A LIPID that is an important constituent of body cells and so widely distributed throughout the body. It is especially abundant in the brain, nervous tissue, adrenal glands and skin. It is also found in egg yolk and gall-stones (see GALLBLADDER, DISEASES OF). Cholesterol plays an important role in the body, being essential for the production of the sex hormones as well as for the repair of membranes. It is also the source from which BILE acids are manufactured. The total amount in the body of a man weighing 70 kilograms (10 stones) is around 140 grams, and the amount present in the blood is 3·6–7·8 mmol per litre or 150–250 milligrams per 100 millilitres.
A high blood-cholesterol level – that is, one over 6 mmol per litre or 238 mg per 100 ml – is undesirable as there appears to be a correlation between a high blood cholesterol and ATHEROMA, the form of arterial degenerative disease associated with coronary thrombosis and high blood pressure. This is well exempliﬁed in DIABETES MELLITUS and HYPOTHYROIDISM, two diseases in which there is a high blood cholesterol, sometimes going as high as 20 mmol per litre; patients with these diseases are known to be particularly prone to arterial disease. There is also a familial disease known as hypercholesterolaemia, in which members of aﬀected families have a blood cholesterol of around 18 mmol per litre or more, and are particularly liable to premature degenerative disease of the arteries. Many experts believe that there is no ‘safe level’ and that everybody should attempt to keep their cholesterol level as low as possible.
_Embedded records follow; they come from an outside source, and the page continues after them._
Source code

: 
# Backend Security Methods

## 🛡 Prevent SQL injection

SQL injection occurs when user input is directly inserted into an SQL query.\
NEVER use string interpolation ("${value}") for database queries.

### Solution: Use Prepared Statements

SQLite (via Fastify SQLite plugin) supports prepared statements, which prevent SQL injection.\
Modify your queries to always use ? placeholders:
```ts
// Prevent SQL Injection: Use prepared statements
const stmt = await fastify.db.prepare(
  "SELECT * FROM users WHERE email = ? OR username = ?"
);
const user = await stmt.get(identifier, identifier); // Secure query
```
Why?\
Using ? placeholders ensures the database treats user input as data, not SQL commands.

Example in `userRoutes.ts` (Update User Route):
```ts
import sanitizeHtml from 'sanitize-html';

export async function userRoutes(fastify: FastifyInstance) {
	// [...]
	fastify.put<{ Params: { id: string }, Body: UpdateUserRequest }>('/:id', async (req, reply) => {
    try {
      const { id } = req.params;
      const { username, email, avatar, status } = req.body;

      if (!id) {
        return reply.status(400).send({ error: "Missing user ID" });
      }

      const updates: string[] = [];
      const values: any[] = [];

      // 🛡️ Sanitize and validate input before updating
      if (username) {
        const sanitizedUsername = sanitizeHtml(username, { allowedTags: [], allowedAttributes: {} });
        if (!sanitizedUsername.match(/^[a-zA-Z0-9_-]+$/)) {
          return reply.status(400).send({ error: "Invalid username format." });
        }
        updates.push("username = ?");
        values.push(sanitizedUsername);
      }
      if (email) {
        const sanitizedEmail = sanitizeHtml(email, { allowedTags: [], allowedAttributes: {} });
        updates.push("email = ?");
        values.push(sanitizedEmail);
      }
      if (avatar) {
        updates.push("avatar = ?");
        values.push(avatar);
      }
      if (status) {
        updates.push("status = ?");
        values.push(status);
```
Cholesterol exists in three forms in the blood: high-density lipoproteins (HDLs) which are believed to protect against arterial disease, and a low-density version (LDLs) and very low-density type (VLDLs), these latter two being risk factors.
The rising incidence of arterial disease in western countries in recent years has drawn attention to this relationship between high levels of cholesterol in the blood and arterial disease. The available evidence indicates that there is a relationship between blood-cholesterol levels and the amount of fat consumed; however, the blood-cholesterol level bears little relationship to the amount of cholesterol consumed, most of the cholesterol in the body being produced by the body itself.
On the other hand, diets high in saturated fatty acids – chieﬂy animal fats such as red meat, butter and dripping – tend to raise the blood-cholesterol level; while foods high in unsaturated fatty acids – chieﬂy vegetable products such as olive and sunﬂower oils, and oily ﬁsh such as mackerel and herring – tend to lower it. There is a tendency in western society to eat too much animal fat, and current health recommendations are for everyone to decrease saturated-fat intake, increase unsaturated-fat intake, increase daily exercise, and avoid obesity. This advice is particulary important for people with high blood-cholesterol levels, with diabetes mellitus, or with a history of coronary thrombosis (see HEART, DISEASES OF). As well as a low-cholesterol diet, people with high cholesterol values or arterial disease may be given cholesterol-reducing drugs such as STATINS, but this treatment requires full clinical assessment and ongoing medical monitoring. Recent research involving the world’s largest trial into the eﬀects of treatment to lower concentrations of cholesterol in the blood showed that routine use of drugs such as statins reduced the incidence of heart attacks and strokes by one-third, even in people with normal levels of cholesterol. The research also showed that statins beneﬁted women and the over-70s.